Agent Tracing — Multi-Agent Systems (Chapter 14)

Distributed tracing provides end-to-end visibility across agent interactions. Unlike simple logging, traces capture causality chains—showing exactly how one agent's output influenced another agent's behavior.

Trace Context Propagation

When an agent spawns a sub-agent or calls another agent, trace context must propagate.
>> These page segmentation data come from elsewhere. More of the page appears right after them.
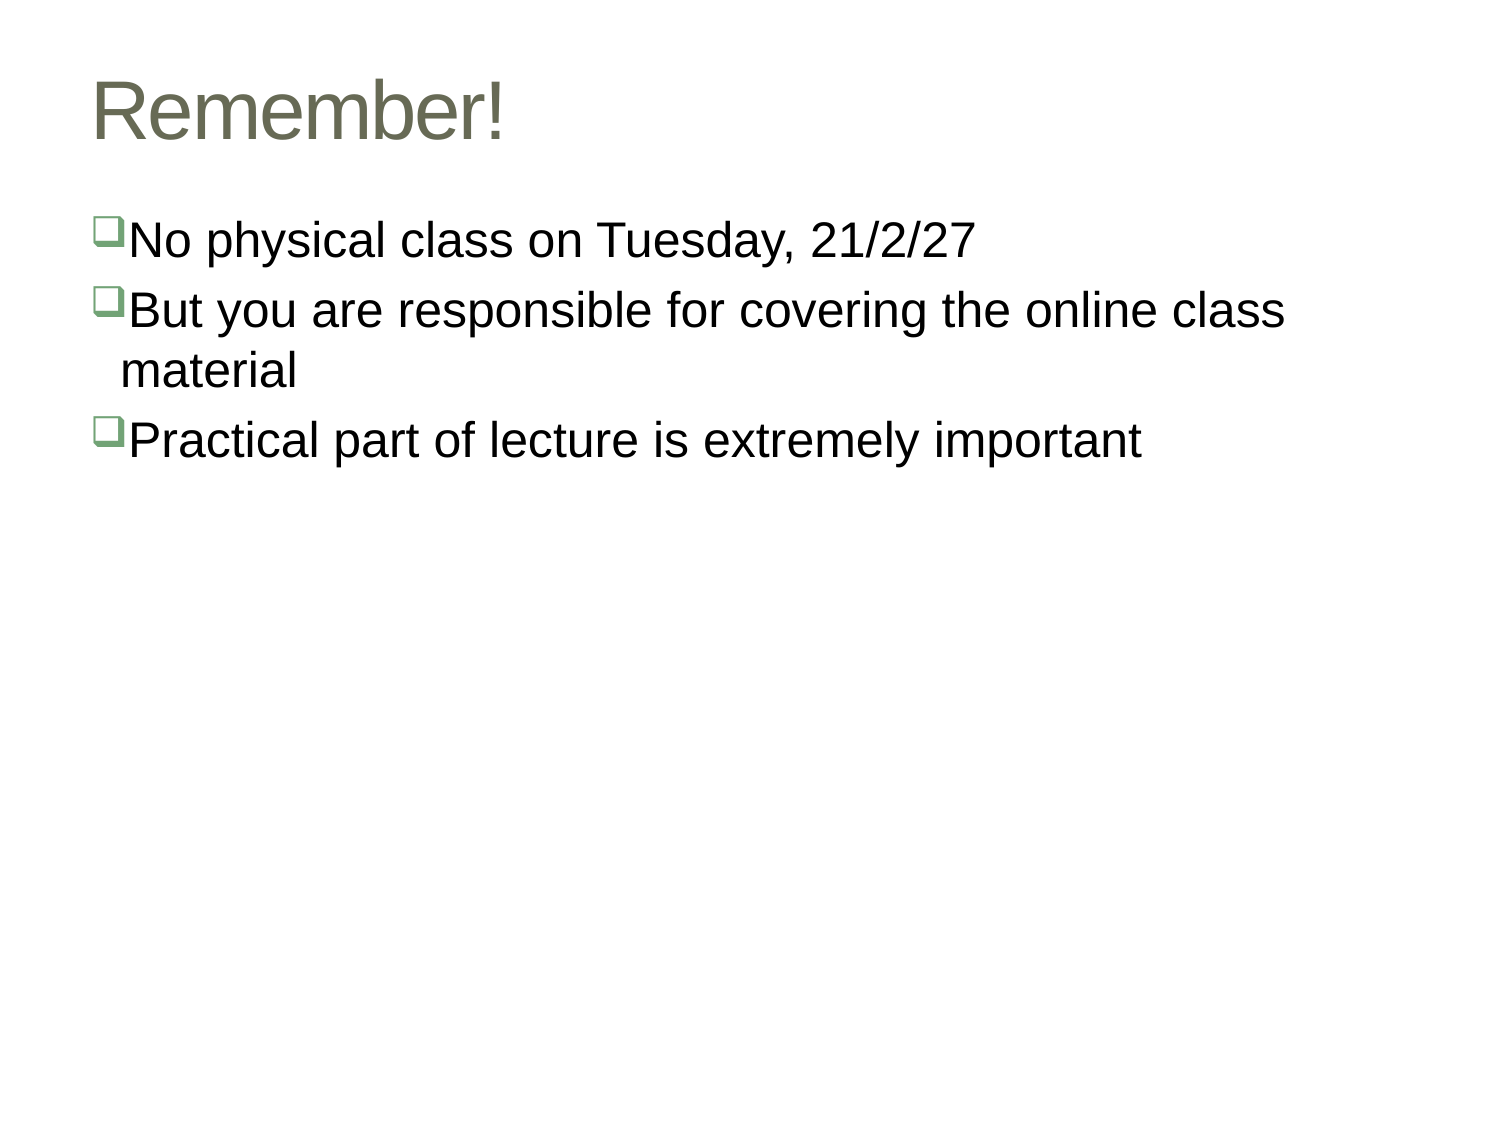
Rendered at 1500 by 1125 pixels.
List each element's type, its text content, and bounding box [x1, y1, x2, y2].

title Remember! [75, 24, 1425, 188]
list No physical class on Tuesday, 21/2/27 But you are responsible for covering the online class material Practical part of lecture is extremely important [75, 200, 1425, 1000]
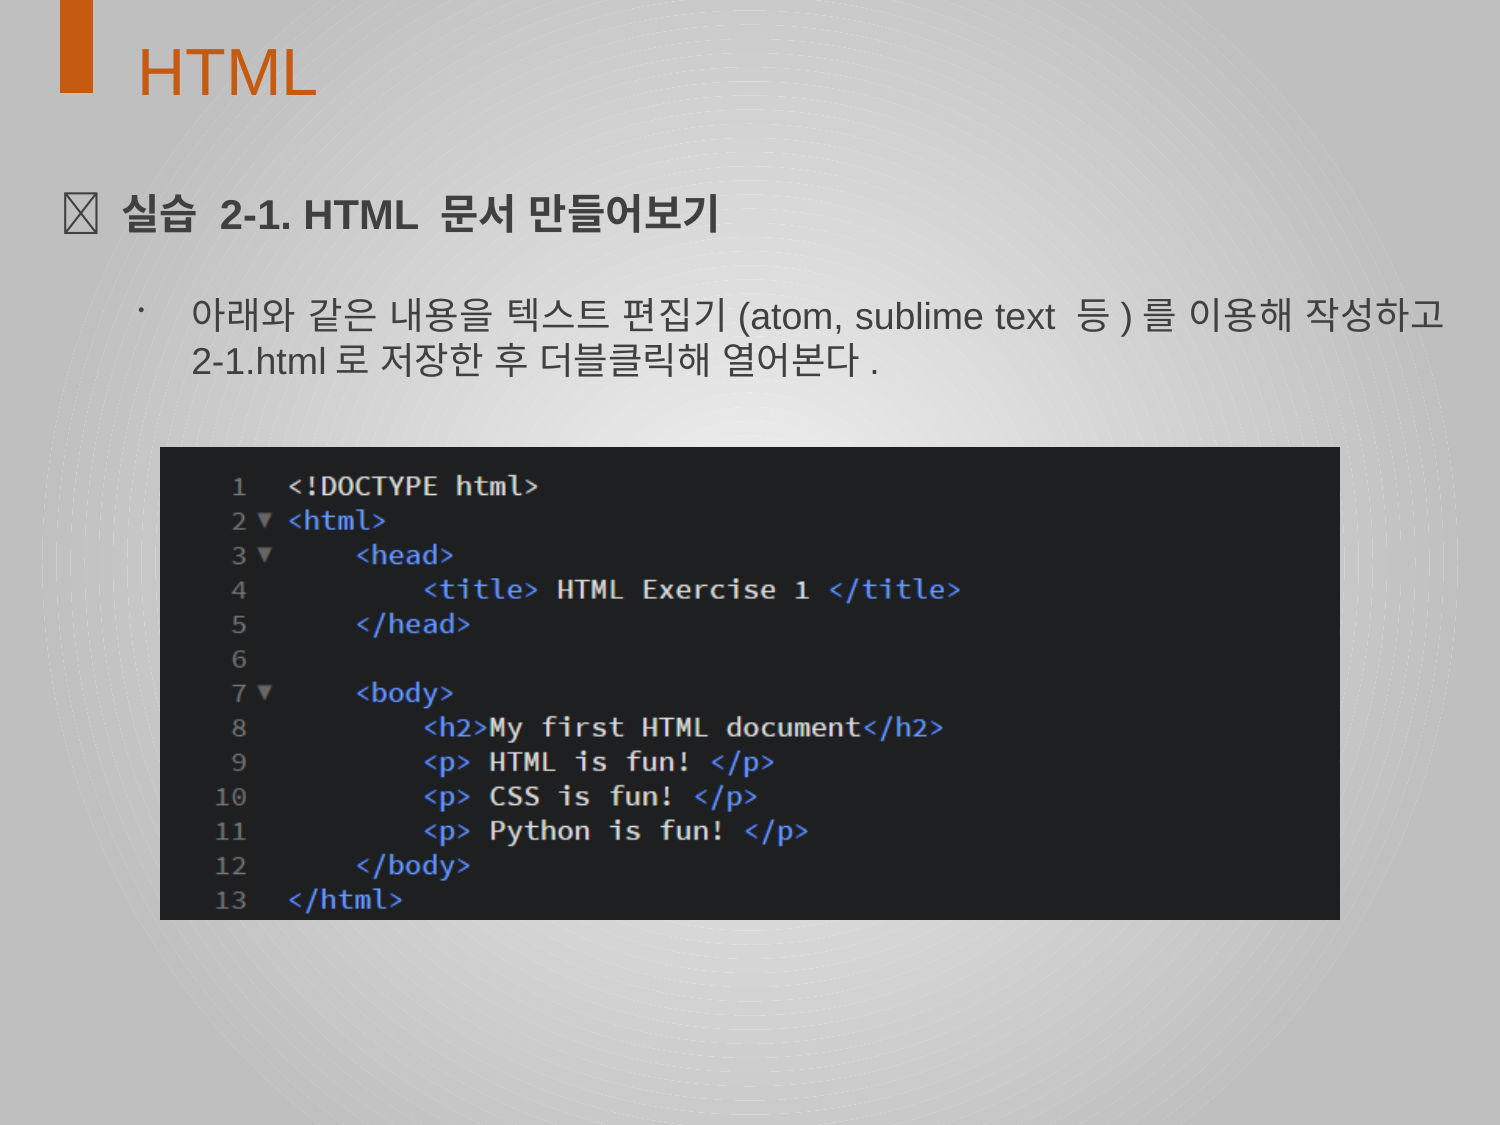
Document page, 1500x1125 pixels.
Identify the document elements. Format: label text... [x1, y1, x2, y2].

This creates a tree structure where each span represents an agent operation and edges represent causal relationships.

# tracing/context.py
from contextvars import ContextVar
from dataclasses import dataclass, field
from typing import Optional
import uuid

trace_id: ContextVar[str] = ContextVar('trace_id', default="")
span_id: ContextVar[str] = ContextVar('span_id', default="")
parent_span_id: ContextVar[str] = ContextVar('parent_span_id', default="")

@dataclass
class TraceContext:
    trace_id: str
    span_id: str
    parent_span_id: Optional[str]
    tags: dict = field(default_factory=dict)
    
    @classmethod
    def new(cls) -> 'TraceContext':
        tid = trace_id.get() or str(uuid.uuid4())
        current_span = span_id.get()
        
        return cls(
            trace_id=tid,
            span_id=str(uuid.uuid4()),
            parent_span_id=current_span or None
        )
    
    def inject(self) -> dict:
        return {
            "trace_id": self.trace_id,
            "span_id": self.span_id,
            "parent_span_id": self.parent_span_id
        }
    
    @classmethod
    def extract(cls, headers: dict) -> 'TraceContext':
        return cls(
            trace_id=headers.get("trace_id", str(uuid.uuid4())),
            span_id=str(uuid.uuid4()),
            parent_span_id=headers.get("span_id")
        )

class TracedAgent:
    def __init__(self, agent, exporter):
        self.agent = agent
        self.exporter = exporter
    
    def invoke(self, input_data: dict, context: TraceContext) -> dict:
        with self.exporter.start_span(context) as span:
            try:
                result = self.agent.invoke(input_data)
                span.set_attribute("status", "ok")
                return result
            except Exception as e:
                span.set_attribute("status", "error")
                span.set_attribute("error.message", str(e))
                raise
            finally:
                span.end()

Span Annotation

Traces become valuable when annotated with semantic information. Agents should annotate spans with tool invocations, token counts, and intermediate reasoning steps.

Trace Sampling

High-volume systems require intelligent sampling. The tracing infrastructure captures full traces for error cases while sampling baseline operations to control storage costs.

Local verification checkpoint

Run the smallest example from this chapter in a local workspace and record the package version, runtime, data path, and observed output. If the result depends on model size, vector count, CPU/GPU backend, or available memory, note that constraint beside the exercise so the lesson remains reproducible.